* To do *
From the data below, repeat exactly the lines from the line with "The samplesheet is" to the line with "The pipeline accepts", both included.
[Record excerpts]
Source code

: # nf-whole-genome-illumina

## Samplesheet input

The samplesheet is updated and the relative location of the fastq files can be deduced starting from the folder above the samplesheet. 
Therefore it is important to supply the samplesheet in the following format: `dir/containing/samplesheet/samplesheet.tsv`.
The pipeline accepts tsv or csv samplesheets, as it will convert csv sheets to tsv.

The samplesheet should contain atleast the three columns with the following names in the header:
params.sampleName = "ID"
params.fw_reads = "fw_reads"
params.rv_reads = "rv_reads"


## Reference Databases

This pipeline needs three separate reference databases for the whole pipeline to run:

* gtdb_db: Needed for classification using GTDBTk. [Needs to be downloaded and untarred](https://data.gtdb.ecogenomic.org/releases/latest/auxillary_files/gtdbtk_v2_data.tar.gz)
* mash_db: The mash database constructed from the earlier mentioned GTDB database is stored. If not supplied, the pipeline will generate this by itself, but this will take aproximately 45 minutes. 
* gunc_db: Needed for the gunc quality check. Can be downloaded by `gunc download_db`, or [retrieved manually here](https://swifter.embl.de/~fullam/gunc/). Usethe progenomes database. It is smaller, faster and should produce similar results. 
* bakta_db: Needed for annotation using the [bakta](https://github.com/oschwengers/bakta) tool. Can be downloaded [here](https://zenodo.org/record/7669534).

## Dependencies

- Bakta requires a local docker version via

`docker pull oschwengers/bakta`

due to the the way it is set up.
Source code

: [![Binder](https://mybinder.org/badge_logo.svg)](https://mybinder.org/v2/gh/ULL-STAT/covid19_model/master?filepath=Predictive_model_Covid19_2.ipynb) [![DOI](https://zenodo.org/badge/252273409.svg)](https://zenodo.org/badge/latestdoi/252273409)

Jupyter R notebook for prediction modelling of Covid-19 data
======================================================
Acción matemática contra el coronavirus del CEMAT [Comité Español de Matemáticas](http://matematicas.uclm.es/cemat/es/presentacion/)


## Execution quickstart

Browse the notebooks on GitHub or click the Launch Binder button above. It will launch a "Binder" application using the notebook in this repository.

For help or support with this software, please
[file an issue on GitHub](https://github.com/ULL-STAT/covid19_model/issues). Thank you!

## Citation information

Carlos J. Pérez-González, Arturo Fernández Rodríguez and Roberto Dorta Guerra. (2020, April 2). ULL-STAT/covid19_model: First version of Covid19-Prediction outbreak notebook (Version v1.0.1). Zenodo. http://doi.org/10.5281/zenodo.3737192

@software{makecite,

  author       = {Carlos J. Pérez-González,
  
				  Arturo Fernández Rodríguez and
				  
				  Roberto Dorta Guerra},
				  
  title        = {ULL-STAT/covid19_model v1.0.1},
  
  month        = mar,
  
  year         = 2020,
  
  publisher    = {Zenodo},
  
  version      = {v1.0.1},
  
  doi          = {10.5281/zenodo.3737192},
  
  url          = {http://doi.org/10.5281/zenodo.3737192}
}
[/Record excerpts]
* The completed task *
The samplesheet is updated and the relative location of the fastq files can be deduced starting from the folder above the samplesheet. 
Therefore it is important to supply the samplesheet in the following format: `dir/containing/samplesheet/samplesheet.tsv`.
The pipeline accepts tsv or csv samplesheets, as it will convert csv sheets to tsv.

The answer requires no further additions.